#### [Entries supplied]
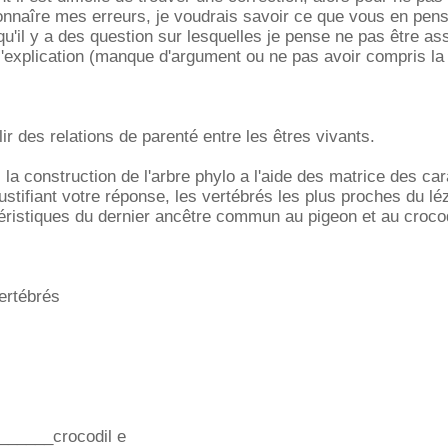
onnaîre mes erreurs, je voudrais savoir ce que vous en pen
'il y a des question sur lesquelles je pense ne pas être as
'explication (manque d'argument ou ne pas avoir compris la t
ir des relations de parenté entre les êtres vivants.
 la construction de l'arbre phylo a l'aide des matrice des ca
stifiant votre réponse, les vertébrés les plus proches du lé
ristiques du dernier ancêtre commun au pigeon et au crocod
ertébrés
______crocodil e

#### [Task prompt]
Exact copies of the line containing "pas être as" and of every line after it through the end of the entries are all that should be output.

#### [Response]
'il y a des question sur lesquelles je pense ne pas être as
'explication (manque d'argument ou ne pas avoir compris la t
ir des relations de parenté entre les êtres vivants.
 la construction de l'arbre phylo a l'aide des matrice des ca
stifiant votre réponse, les vertébrés les plus proches du lé
ristiques du dernier ancêtre commun au pigeon et au crocod
ertébrés
______crocodil e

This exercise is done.